Summary: When we consider our response to God’s invitation and the calling of others to respond, some important factors must be considered as to the nature of the invitation and the results of declining such. Presented in the form of a parable of a wedding banquet
Once thing that characterizes this time of year are all the invitations to Christmas related events. From clubs, community gathering, work parties, to family gatherings, it can be difficult to manage which to go. There are different ways you can deal with all the obligations. You can ignore the invitation or get frustrated at the demands of going. Either choice will most likely result in not being invited again.
Jesus’ message was that God extends a gracious invitation to people to participate in his kingdom. Accepting the invitation leads to joy while rejection leads to punishment. When Jesus spoke of God’s kingdom, he spoke with authority. His stories convicted because he knew his audience. His parables have a universal character; they make the hearer or reader ask, “If this parable is about everyone, I must fit here somewhere. Which character in the story represents me?” Those for whom the parables were immediately intended usually felt their sting (see 21:45; 22:15) (Barton, B. B. (1996). Matthew. Life application Bible commentary (427). Wheaton, Ill.: Tyndale House Publishers.).
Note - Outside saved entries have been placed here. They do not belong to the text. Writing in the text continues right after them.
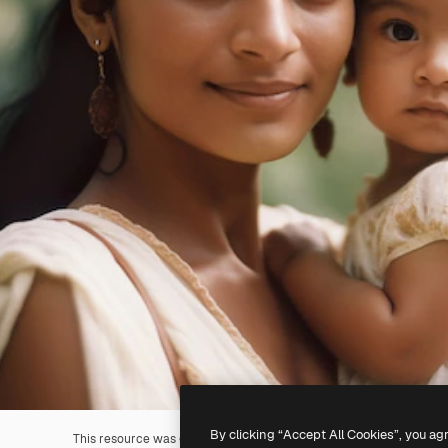
By clicking “Accept All Cookies”, you ag
This resource was generated with
AI
. You can create your own us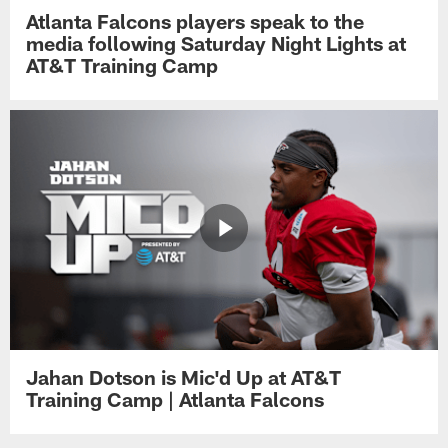
Atlanta Falcons players speak to the
media following Saturday Night Lights at
AT&T Training Camp
Jahan Dotson is Mic'd Up at AT&T
Training Camp | Atlanta Falcons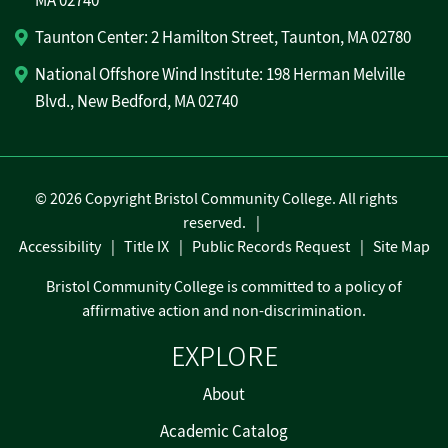
MA 02740
Taunton Center: 2 Hamilton Street, Taunton, MA 02780
National Offshore Wind Institute: 198 Herman Melville
Blvd., New Bedford, MA 02740
©
2026 Copyright Bristol Community College. All rights
reserved.
Accessibility
Title IX
Public Records Request
Site Map
Bristol Community College is committed to a policy of
affirmative action and non-discrimination.
EXPLORE
About
Academic Catalog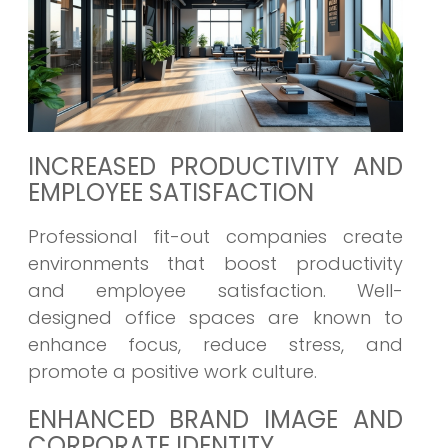
INCREASED PRODUCTIVITY AND
EMPLOYEE SATISFACTION
Professional fit-out companies create
environments that boost productivity
and employee satisfaction. Well-
designed office spaces are known to
enhance focus, reduce stress, and
promote a positive work culture.
ENHANCED BRAND IMAGE AND
CORPORATE IDENTITY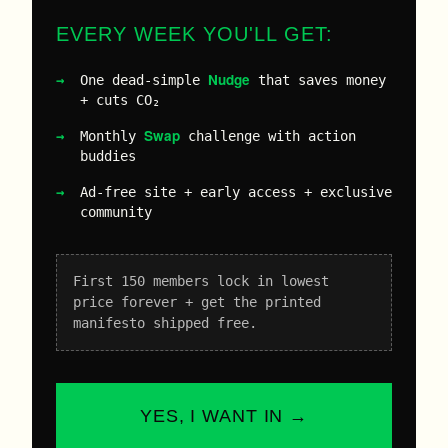
EVERY WEEK YOU'LL GET:
Nudge
One dead-simple
that saves money
+ cuts CO₂
Swap
Monthly
challenge with action
buddies
Ad-free site + early access + exclusive
community
First 150 members lock in lowest
price forever + get the printed
manifesto shipped free.
YES, I WANT IN →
When we consider our response to God’s invitation and the calling of others to respond, some important factors must be considered as to the nature of the invitation and the results of declining such. Presented in the form of a parable of a wedding banquet, in Matthew 22:1-14 Jesus discusses the Kingdom of Heaven and presents:
1) The Invitation Rejected (Matthew 22:1–6)
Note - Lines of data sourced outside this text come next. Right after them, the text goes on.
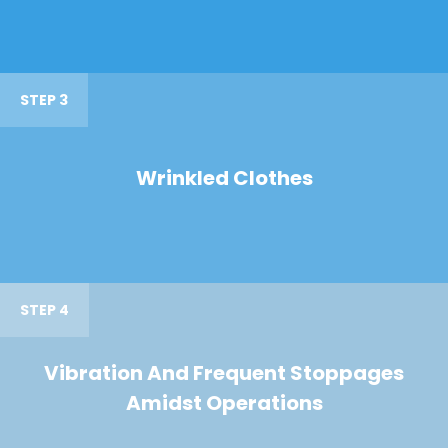
STEP 3
Wrinkled Clothes
STEP 4
Vibration And Frequent Stoppages
Amidst Operations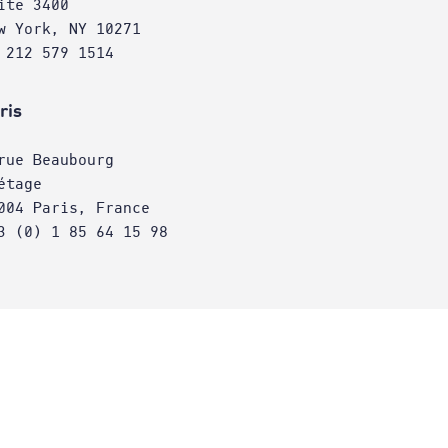
ite 3400
w York, NY 10271
 212 579 1514
ris
rue Beaubourg
étage
004 Paris, France
3 (0) 1 85 64 15 98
Matthew 22:1-6 [22:1]And again Jesus spoke to them in parables, saying, "The kingdom of heaven may be compared to a king who gave a wedding feast for his son, and sent his servants to call those who were invited to the wedding feast, but they would not come. Again he sent other servants, saying, ’Tell those who are invited, See, I have prepared my dinner, my oxen and my fat calves have been slaughtered, and everything is ready. Come to the wedding feast.’ But they paid no attention and went off, one to his farm, another to his business, while the rest seized his servants, treated them shamefully, and killed them. (ESV)
The parable contains four scenes, the first of which depicts the rejection of the invitation. Although none of His hearers may ever have attended a royal wedding feast, they were all familiar with wedding feasts in general and had some idea of the importance and magnificence of one that a king would prepare for his own son.
To answer the chief priests and elders (21:23), on their bitter challenge of His authority "again Jesus spoke to them in parables" for the third time. It is likely they heard little of what He said, because their minds were by then singularly and unalterably bent on His arrest and execution. They had wanted to seize Him after He related the second parable but were still afraid of what the crowds might do (21:46).